▶ **ASSIGNMENT**: Reproduce all of the lines below without any changes, omitting the pictures.
········
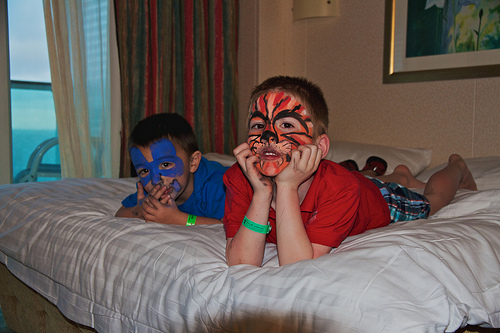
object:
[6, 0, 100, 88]
window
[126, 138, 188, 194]
face paint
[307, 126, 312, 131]
orange paint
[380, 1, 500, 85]
pitcher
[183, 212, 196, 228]
wrist band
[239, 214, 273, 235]
wrist band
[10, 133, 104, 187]
chair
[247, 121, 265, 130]
right eye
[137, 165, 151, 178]
right eye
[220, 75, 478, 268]
boy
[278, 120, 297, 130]
eye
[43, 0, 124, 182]
curtains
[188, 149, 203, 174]
ear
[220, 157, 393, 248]
shirt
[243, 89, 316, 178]
face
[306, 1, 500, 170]
wall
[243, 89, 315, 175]
face paint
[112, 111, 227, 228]
boy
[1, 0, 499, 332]
room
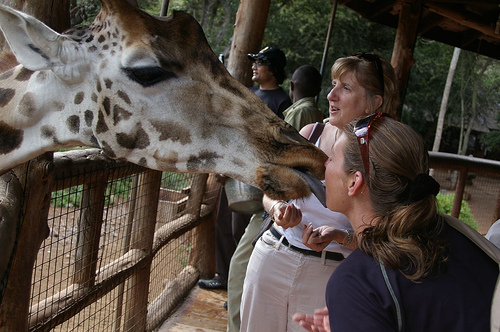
········
▶ **TASK OUTPUT**:
object:
[6, 0, 100, 88]
window
[126, 138, 188, 194]
face paint
[307, 126, 312, 131]
orange paint
[380, 1, 500, 85]
pitcher
[183, 212, 196, 228]
wrist band
[239, 214, 273, 235]
wrist band
[10, 133, 104, 187]
chair
[247, 121, 265, 130]
right eye
[137, 165, 151, 178]
right eye
[220, 75, 478, 268]
boy
[278, 120, 297, 130]
eye
[43, 0, 124, 182]
curtains
[188, 149, 203, 174]
ear
[220, 157, 393, 248]
shirt
[243, 89, 316, 178]
face
[306, 1, 500, 170]
wall
[243, 89, 315, 175]
face paint
[112, 111, 227, 228]
boy
[1, 0, 499, 332]
room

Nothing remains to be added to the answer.